Be careful to sew at the seam allowance not inside or outside. If you run gathering stitches on the sleeve, draw them up to the size you need, smooth out the gathers, or even them up. and using the tip of your iron, iron only the seam allowance. You can smooth out alot of fullness this way. Sometimes it doesn't look like there was any gathering if I iron the sleeve first. Caution here, if you used the washout marking pen to mark the seamlines like someone else suggested, do not iron. Some can be set with an iron. Actually marking the sewing line is not a bad idea, just don't do both, marking and ironing.

Now when I pull the gathers, and any time I pull gathers, I pull them more than I need and then let the fullness back out. What this does is help distribute the fullness into any fiber that can squish, and not just some of them. I have found that I get much smoother gathers if I gather the threads all the way and not just partially, then let them back out to the length I need. .

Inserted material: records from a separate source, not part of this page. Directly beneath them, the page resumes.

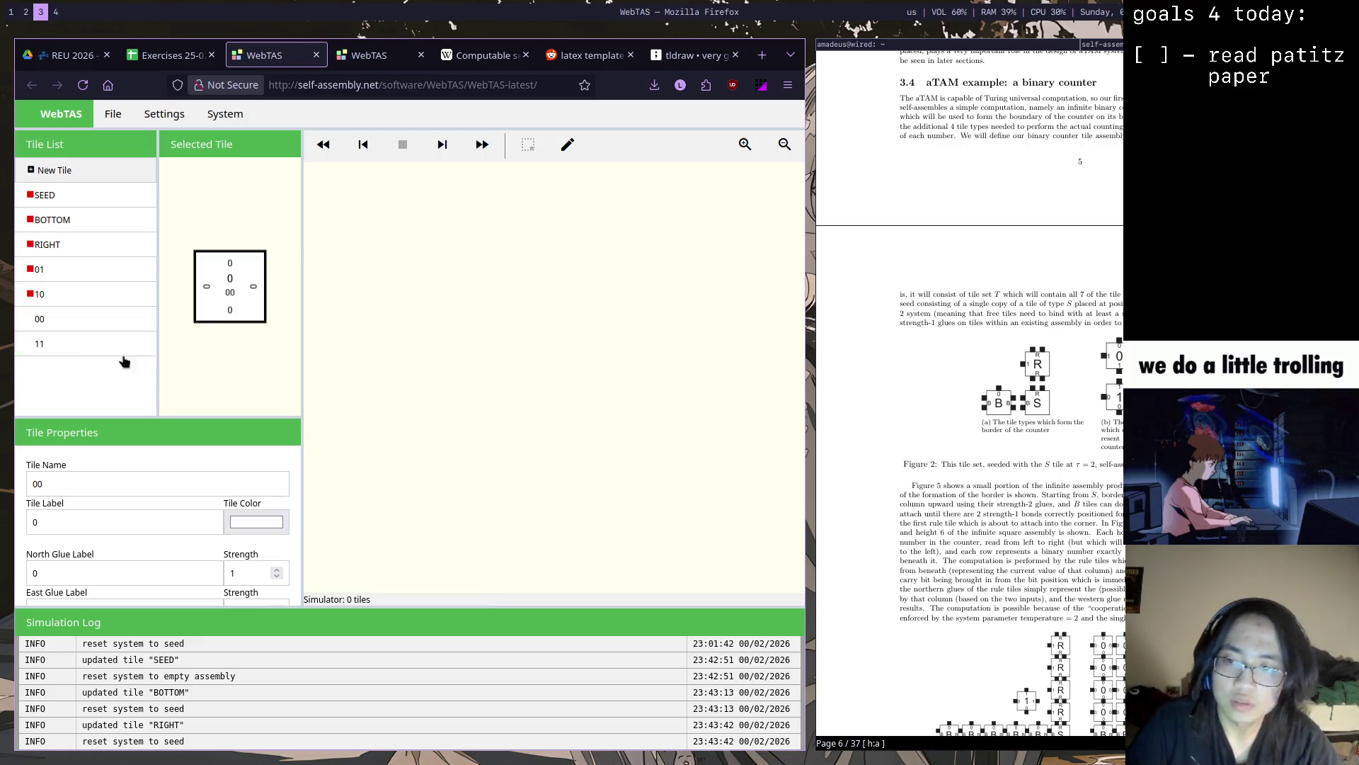
pyautogui.click(96, 347)
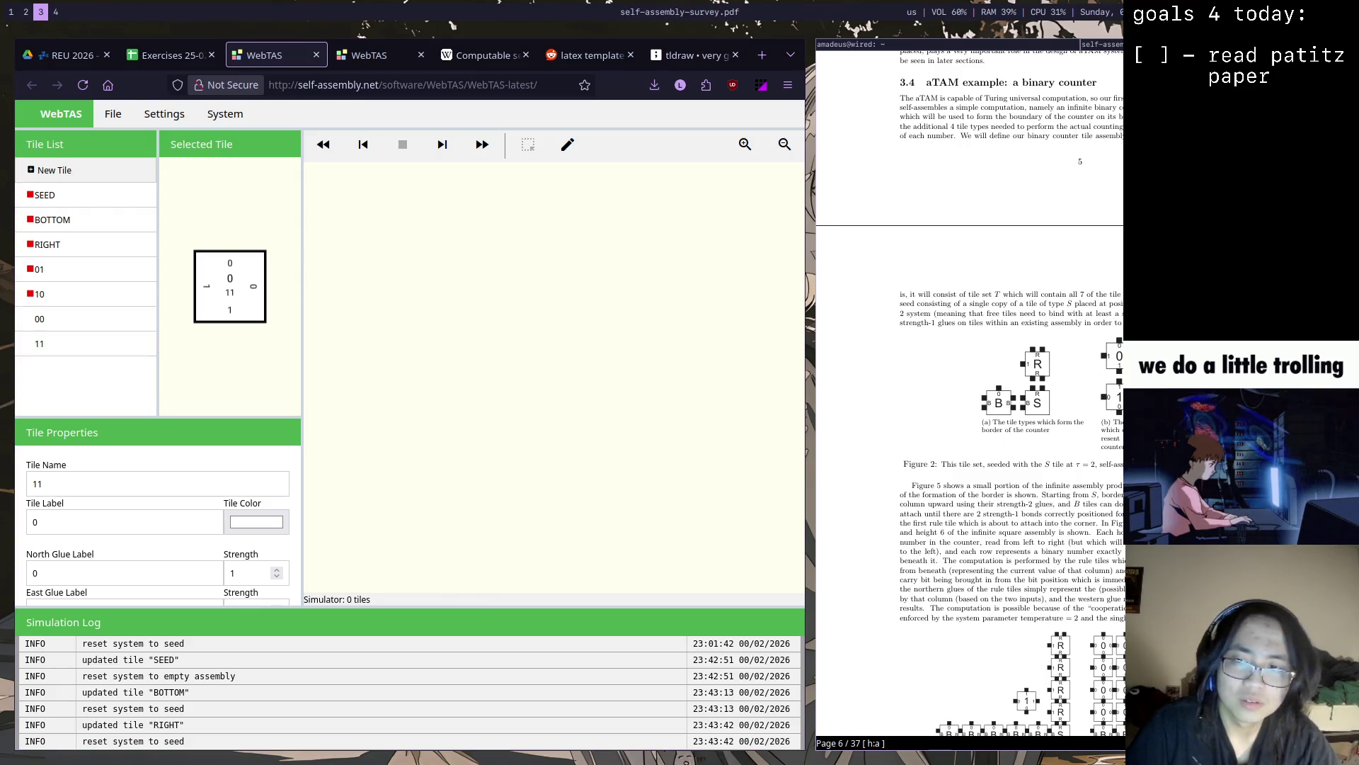
pyautogui.moveTo(302, 489)
pyautogui.mouseDown()
pyautogui.moveTo(297, 574)
pyautogui.moveTo(287, 546)
pyautogui.mouseUp()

Also if you can get ahold o fone of the video by Margaret Islander, she shows you how to put in a sleeve with the sleeve on the bottom with no gather stitches, like they do in factories. This is the absolute best way for casual clothes, but if you are tailoring a jacket, and for some sleeve styles, they have to be sewn in, in the round.

Sandy E

Reply to
Corasande

Thank you all for your suggestions. I will try all of them!